Two actors are used in the films lead role. John Randolph portrays Arthur Hamilton the tired old man who is dissatisfied with his life while Rock Hudson plays Randolph’s after her is reborn as Tony Wilson. John Randolph had been blacklisted by Hollywood and Seconds would mark his return to feature films after a nearly twenty year absence. Overall his performance adds a lot of weight to the character and he plays him in such a way that we are able to still feel for the character even once Rock Hudson has taken over the role.
Perhaps the most unusual thing about this production is casting of Rock Hudson in the role of Tony Wilson. It is startling seeing Hudson’s disfigured face after his operation to change his identity. Up tell this point of his and even following this film Rock Hudson is matinée idol who was most known for his rugged good looks. Performance wise Rock Hudson stretches himself unlike any other performance that I have seen from him. Two scenes that really showcase his performance include a scene where he gets drunk at a party and nearly reveals his secret. The other one comes near the end of the film were his character is strapped down to a gurney and Hudson thrashes around like animal as he tries to break free. The desperation in his eyes and limbs is mesmerizing.

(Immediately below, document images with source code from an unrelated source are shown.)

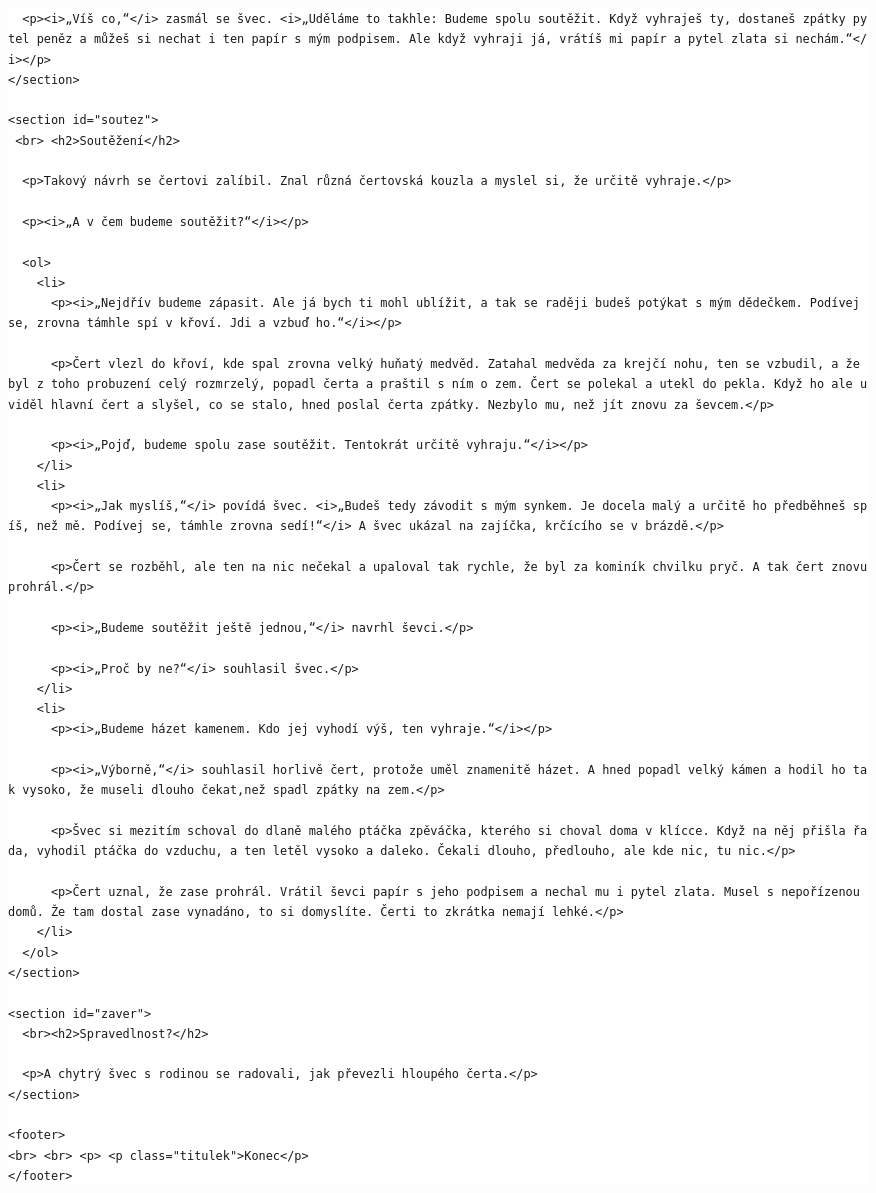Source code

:       <p><i>„Víš co,“</i> zasmál se švec. <i>„Uděláme to takhle: Budeme spolu soutěžit. Když vyhraješ ty, dostaneš zpátky pytel peněz a můžeš si nechat i ten papír s mým podpisem. Ale když vyhraji já, vrátíš mi papír a pytel zlata si nechám.“</i></p>
    </section>
    
    <section id="soutez">
     <br> <h2>Soutěžení</h2>

      <p>Takový návrh se čertovi zalíbil. Znal různá čertovská kouzla a myslel si, že určitě vyhraje.</p>

      <p><i>„A v čem budeme soutěžit?“</i></p>

      <ol>
        <li>
          <p><i>„Nejdřív budeme zápasit. Ale já bych ti mohl ublížit, a tak se raději budeš potýkat s mým dědečkem. Podívej se, zrovna támhle spí v křoví. Jdi a vzbuď ho.“</i></p>

          <p>Čert vlezl do křoví, kde spal zrovna velký huňatý medvěd. Zatahal medvěda za krejčí nohu, ten se vzbudil, a že byl z toho probuzení celý rozmrzelý, popadl čerta a praštil s ním o zem. Čert se polekal a utekl do pekla. Když ho ale uviděl hlavní čert a slyšel, co se stalo, hned poslal čerta zpátky. Nezbylo mu, než jít znovu za ševcem.</p>

          <p><i>„Pojď, budeme spolu zase soutěžit. Tentokrát určitě vyhraju.“</i></p>
        </li>
        <li>
          <p><i>„Jak myslíš,“</i> povídá švec. <i>„Budeš tedy závodit s mým synkem. Je docela malý a určitě ho předběhneš spíš, než mě. Podívej se, támhle zrovna sedí!“</i> A švec ukázal na zajíčka, krčícího se v brázdě.</p>

          <p>Čert se rozběhl, ale ten na nic nečekal a upaloval tak rychle, že byl za kominík chvilku pryč. A tak čert znovu prohrál.</p>

          <p><i>„Budeme soutěžit ještě jednou,“</i> navrhl ševci.</p>
          
          <p><i>„Proč by ne?“</i> souhlasil švec.</p>
        </li>
        <li>
          <p><i>„Budeme házet kamenem. Kdo jej vyhodí výš, ten vyhraje.“</i></p>

          <p><i>„Výborně,“</i> souhlasil horlivě čert, protože uměl znamenitě házet. A hned popadl velký kámen a hodil ho tak vysoko, že museli dlouho čekat,než spadl zpátky na zem.</p>

          <p>Švec si mezitím schoval do dlaně malého ptáčka zpěváčka, kterého si choval doma v klícce. Když na něj přišla řada, vyhodil ptáčka do vzduchu, a ten letěl vysoko a daleko. Čekali dlouho, předlouho, ale kde nic, tu nic.</p>

          <p>Čert uznal, že zase prohrál. Vrátil ševci papír s jeho podpisem a nechal mu i pytel zlata. Musel s nepořízenou domů. Že tam dostal zase vynadáno, to si domyslíte. Čerti to zkrátka nemají lehké.</p>
        </li>
      </ol>
    </section>
      
    <section id="zaver">
      <br><h2>Spravedlnost?</h2>
      
      <p>A chytrý švec s rodinou se radovali, jak převezli hloupého čerta.</p>
    </section>

    <footer>
    <br> <br> <p> <p class="titulek">Konec</p>
    </footer>

  </div>
</body>
</html>
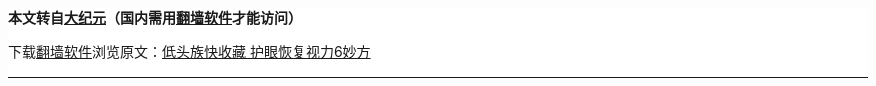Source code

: <strong>本文转自<a href="https://www.epochtimes.com">大纪元</a>（国内需用<a href="https://github.com/lxeios3137/www/blob/master/README.md#8">翻墙软件</a>才能访问）</strong><p>下载<a href="https://github.com/lxeios3137/www/blob/master/README.md#8">翻墙软件</a>浏览原文：<a href="https://www.epochtimes.com/gb/14/12/11/n4316247.htm">低头族快收藏 护眼恢复视力6妙方</a></p><hr>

The two main female cast members are played by Salome Jens and Frances Reid. Salome Jens plays Tony Wilson’s love interest Nora Marcus. Overall Salome Jens does a solid job playing a seductress who real motives for being with Tony are more out of obligation then love. In the role of Arthur Hamilton’s wife is an actress named Frances Reid who most daytime soaps fans will recognize her from Days of our Lives which she has been part of for over forty years. Frances Reid gives a warm loving performance that perfectly plays offs John Randolph’s cold distant portrayal as her husband Arthur Hamilton. The cast as a whole are all very good with no one performance standing out as weaker than the rest. Ultimately Seconds is provocative film about the choices one makes and the consequences of these choices.
Seconds is presented in an anamorphic widescreen that preserves the film’s original aspect ratio. The black & white image is virtually free or any blemishes. The shadow detail is razor sharp and black levels looks exceptionally strong throughout. Over all this transfer looks amazing for a film that is over forty years old.
Two audio options come with this release English and French. Both audio mixes are presented in a Dolby Digital mono. Both audio mixes sounds clean clear and evenly balanced. These audio mixes really showcase Jerry Goldsmith’s eerie score to its fullest. Removable English subtitles that are error free easy to read and follow have been included.
Extras for this release include Seconds theatrical trailer and a detailed audio commentary director John Frankenheimer who is always forthcoming and generous while discussing the making of Seconds. The audio commentary is one of the more insightfully technical based audio commentaries’ that I have ever had the pleasure to hear. Finding a DVD copy of Paramount Pictures Second’s has become increasingly more difficult over the last few as it appears that the title is currently on moratorium.